Hopper v. Parke

Opinion of the Court, by

Bickerton, J.

This matter comes here on a submission of facts, agreed upon by the parties hereto, as follows :

1. That on October 10th, 1885, said Hopper loaned to said Anin the sum of $1,500, and took from him a note payable on demand for that amount with interest at the rate of one per cent, a month until paid, which note was endorsed by Conchee & Ahung. a copy whereof is hereunto annexed and made a part hereof marked “ Exhibit A.”

2. That a mortgage to secure said note was given by said Anin to said Hopper upon four shares of a certain rice plantation at Waialua, Oahu, dated June 24th, 1886, of record in Liber 102, folio 168; which mortgage is here in Court to be produced as a part hereof.

3. That said note has not been paid and the endorsers are insolvent as far as knowm to the parties hereto.

4. That one Ahuna, a partner of said Anin, died in the year 1886 and S. Selig of Honolulu was duly appointed administrator *186of his estate: that said Selig was also appointed receiver of the partnership of Anin & Ahuna.

5. That on February 9th, 1887, said Anin gave to said Hopper an order on said Selig, receiver, for the amount due to him from the partnership property when settled) which order was accepted by said Selig, a copy 'whereof is hereunto annexed and made a part hereof marked “Exhibit B.,” said Selig at that time having moneys or credits of said firm in his hands.
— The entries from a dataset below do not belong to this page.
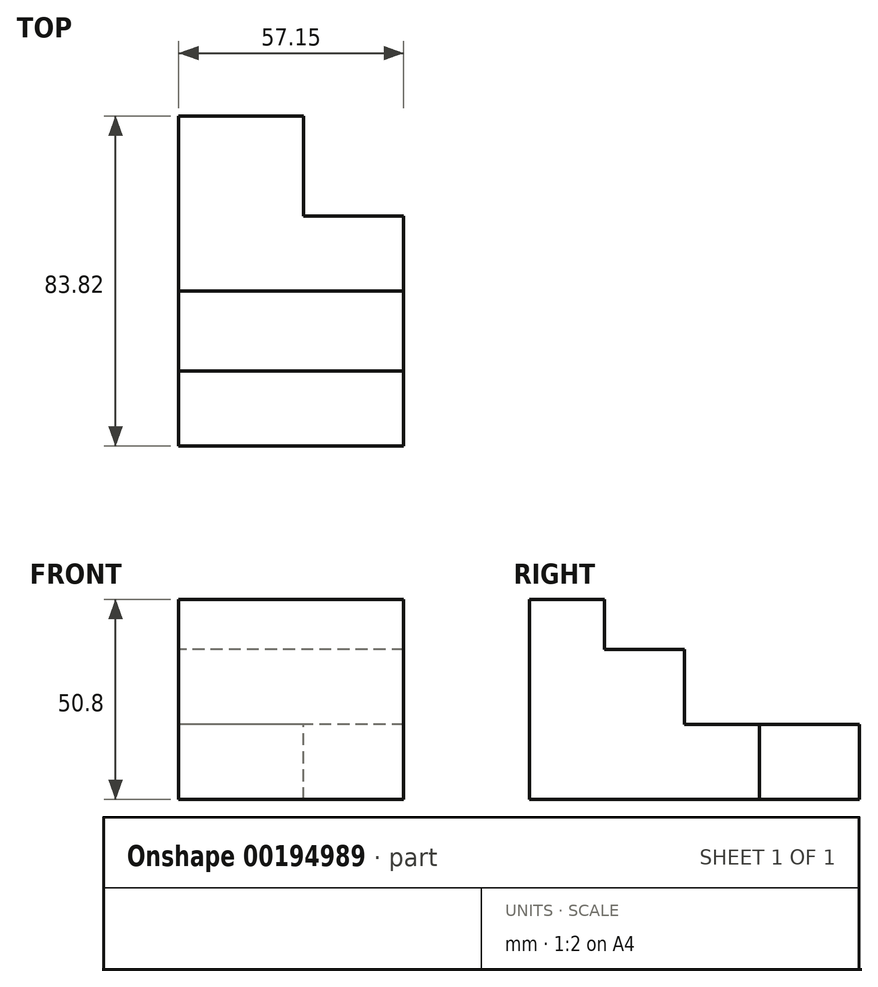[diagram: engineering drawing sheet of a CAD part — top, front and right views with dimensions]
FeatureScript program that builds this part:
annotation { "Feature Type Name" : "Feature", "Feature Type Description" : "" }
export const myFeature = defineFeature(function(context is Context, id is Id, definition is map)
    precondition{}
    {
        {
            var Q0;
            Q0=qCreatedBy(makeId("Right.planeOp"),FACE);
            var sketch = newSketch(context, id + "F0", { "sketchPlane" : qUnion([Q0])});
            skLineSegment(sketch, "E0", {"start": v(0, 0) * mm, "end": v(83.82, 0) * mm});
            skLineSegment(sketch, "E1", {"start": v(83.82, 0) * mm, "end": v(83.82, 19.05) * mm});
            skLineSegment(sketch, "E2", {"start": v(83.82, 19.05) * mm, "end": v(39.37, 19.05) * mm});
            skLineSegment(sketch, "E3", {"start": v(39.37, 19.05) * mm, "end": v(39.37, 38.1) * mm});
            skLineSegment(sketch, "E4", {"start": v(39.37, 38.1) * mm, "end": v(19.05, 38.1) * mm});
            skLineSegment(sketch, "E5", {"start": v(19.05, 38.1) * mm, "end": v(19.05, 50.8) * mm});
            skLineSegment(sketch, "E6", {"start": v(19.05, 50.8) * mm, "end": v(0, 50.8) * mm});
            skLineSegment(sketch, "E7", {"start": v(0, 50.8) * mm, "end": v(0, 0) * mm});
            skSolve(sketch);
        }
        {
            var Q0;
            Q0 = qSketchRegion(id + "F0", true);
            extrude(context, id + "F1", {"entities" : qUnion([Q0]), "depth" : 57.15 * mm});
        }
        {
            var Q0;
            Q0=makeQuery(id+"F1.opExtrude","SWEPT_FACE",FACE,{"disambiguationData":[OSD([sQuery(id+"F0.wireOp",EDGE,"E2")])]});
            var sketch = newSketch(context, id + "F2", { "sketchPlane" : qUnion([Q0])});
            skLineSegment(sketch, "E8.bottom", {"start": v(57.15, 83.82) * mm, "end": v(31.75, 83.82) * mm});
            skLineSegment(sketch, "E8.top", {"start": v(57.15, 58.42) * mm, "end": v(31.75, 58.42) * mm});
            skLineSegment(sketch, "E8.left", {"start": v(57.15, 83.82) * mm, "end": v(57.15, 58.42) * mm});
            skLineSegment(sketch, "E8.right", {"start": v(31.75, 83.82) * mm, "end": v(31.75, 58.42) * mm});
            skSolve(sketch);
        }
        {
            var Q0;
            Q0 = qSketchRegion(id + "F2", true);
            extrude(context, id + "F3", {"entities" : qUnion([Q0]), "operationType" : NewBodyOperationType.REMOVE, "endBound" : BoundingType.THROUGH_ALL, "oppositeDirection" : true, "depth" : 25.4 * mm});
        }
    });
6. That on April 2d, 1887, said Anin was adjudged a bankrupt and said Parke and Austin were duly appointed assignees of his estate.

7. That said Selig on May 9th, 1887, having in hands the sum of $1,667.80 belonging to said Anin, the proceeds of property coming into his hands as receiver, paid the same to the Clerk of the Supreme Court, acting under direction of the Court; that said money was afterwards paid by said Clerk to said assignees.

The question to be decided by the Court is, should said sum of $1,667.30 be now paid to said Hopper in virtue of the above facts, after deducting such amounts for commissions of assignees and costs in bankruptcy as may be allowed?

It appears that the said Hopper held Anin’s note' Secured by mortgage on four shares of a certain rice plantation, which said shares were sold by S. Selig as receiver in closing up the estate of Anin & Ahuna; he having the proceeds of this security in his hands on February 9th, 1887, Y. Anin gave an order on said Selig, payable to Hopper, as follows:

“ Honolulu, Feb. 9, 1887.
“ Please pay to the order of James A. Hopper the amount due to me from the partnership property of Anin and Ahuna, and w’hen the matter is settled and the amount ascertained definitely, please render to said James A. Hopper a full account thereof.
(Signed) Y. Anin.
“ To S. Selig, Esq., Receiver of Anin and Ahuna, Honolulu.
“ Accepted, Honolulu, Feb. 9, 1887.
(Signed) S. Selig.”
F. M. Hatch, for plaintiff. Jona. Austin, for defendants,

The order was accepted by S. Selig on the same day, but has not been paid, he, Selig, having paid the balance of $1,667.30 in his hands, belonging to said Anin, to the Clerk of the Supreme Court under direction of the Court; that said money was after-wards paid by said Clerk to said assignees under the direction of the Court dated May 7th, 1887, on a submission by Parke and Austin, assignees, and S. Selig, receiver and administrator of Ahuna’s estate. (Ante, p. 79).

It also appears that at the time of this submission said assignees and receiver well knew of the existence of the said accepted order, and it was their duty to state this fact in the prior submission; if they had done so, it would have avoided the question now before ns and unnecessary expense to parties, for undoubtedly we should have ordered the balance, or so much of it as was necessary, paid to Hopper on the said accepted order.

There can only be one conclusion, that Selig having realized on the whole estate including the shares covered by Hopper’s mortgage, and having moneys or credits of Anin’s in his hands, the said accepted order was substituted for the note secured by mortgage. Selig should have paid it out of the funds in his hands. And we are now of the opinion that the said sum of $1,667.30 should be paid to said, Hopper less costs of this submission. We are of opinion that the assignees are not entitled to take commissions on this amount, because it formed no part of the bankrupt’s estate and should not have been paid over to them. Nor should the costs of the bankruptcy be taken from this sum.